Un ritorno atteso da tempo

La missione EUBAM Rafah era stata inizialmente avviata nel novembre 2005, in seguito al disimpegno israeliano da Gaza, per monitorare il passaggio al confine tra la Striscia e l’Egitto. Tra il 2005 e il 2007, i dati ufficiali riportano che 443.975 persone hanno attraversato il valico sotto la supervisione europea. Tuttavia, con la presa di controllo di Rafah da parte di Hamas nel giugno 2007, la missione fu sospesa, lasciando un vuoto nella gestione di un punto cruciale per il transito delle persone e delle merci.

Dopo anni di inattività, l’Ue ha continuato a mantenere una presenza simbolica e a sostenere il rafforzamento delle capacità delle autorità palestinesi in previsione di una possibile ripresa. Ora, grazie al cessate il fuoco – seppur fragile – raggiunto di recente, Bruxelles ha ricevuto l’invito formale da Israele, dall’Autorità palestinese e con il beneplacito dell’Egitto, per rimettere in campo questa operazione di monitoraggio.

L’impegno italiano e internazionale

La missione vedrà la partecipazione di militari provenienti da Italia, Francia e Spagna, con un contingente di carabinieri italiani che si sta già addestrando presso la base militare di Vicenza. Secondo quanto riportato dall’Agenzia AGI, circa venti operatori saranno impiegati al valico, garantendo il passaggio giornaliero di fino a 300 feriti e malati, operando dalle 9 alle 17.

Il ministro degli Esteri italiano, Antonio Tajani, ha sottolineato l’importanza simbolica e pratica di questa missione, definendola “un contributo europeo significativo per l’implementazione del cessate il fuoco” e un passo avanti verso una possibile stabilità nella regione. Tajani ha anche evidenziato che la missione rappresenta un esempio del ruolo costruttivo che l’Europa può avere nei processi di pace in Palestina.

Il contesto geopolitico

La riattivazione della missione EUBAM Rafah arriva in un momento cruciale. Il confine tra Gaza ed Egitto rappresenta un punto nevralgico non solo per i palestinesi, ma anche per la sicurezza regionale. Il valico di Rafah è l’unica porta di accesso a Gaza non direttamente controllata da Israele, ed è essenziale per il movimento di persone, aiuti umanitari e beni di prima necessità.
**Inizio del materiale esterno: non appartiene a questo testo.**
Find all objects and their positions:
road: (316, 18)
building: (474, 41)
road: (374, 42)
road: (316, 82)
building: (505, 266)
L’intervento europeo è stato possibile grazie alla cooperazione tra Stati Uniti, Israele e l’Ue, ma si inserisce in un quadro politico complesso, caratterizzato da tensioni persistenti tra Israele e Hamas. Nonostante il cessate il fuoco, la situazione a Gaza rimane fragile, con la popolazione che continua a vivere in condizioni di emergenza umanitaria.

Un budget e un mandato limitati

Il Consiglio dell’Ue ha approvato nel 2023 un budget di 2,36 milioni di euro per prolungare la missione fino al 30 giugno 2024, con possibilità di ulteriore proroga. Il mandato attuale si concentra sul rafforzamento delle capacità delle autorità palestinesi e sul monitoraggio del valico, evitando però un coinvolgimento diretto nelle dinamiche di sicurezza più ampie nella Striscia di Gaza.
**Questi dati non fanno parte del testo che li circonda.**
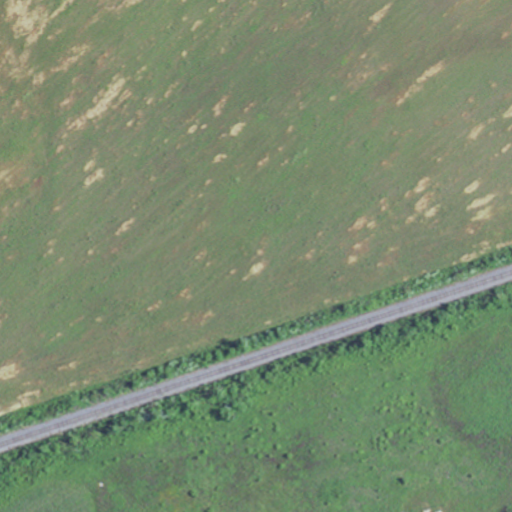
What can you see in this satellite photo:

Un simbolo di speranza per il futuro

Il dispiegamento di EUBAM Rafah rappresenta non solo un passo avanti nel miglioramento delle condizioni umanitarie a Gaza, ma anche un segnale importante del ruolo che l’Europa può svolgere nei processi di pace in Medio Oriente. Come sottolineato da Tajani, l’Europa ha la possibilità di dimostrare che può essere un attore credibile nella costruzione di un dialogo tra le parti.

Tuttavia, il successo della missione dipenderà dalla stabilità del cessate il fuoco e dalla capacità delle autorità internazionali di collaborare con le parti locali per garantire un clima di fiducia. La missione non è solo un’operazione di monitoraggio, ma un simbolo di un impegno più ampio verso la pace e la ricostruzione in una regione martoriata da anni di conflitto.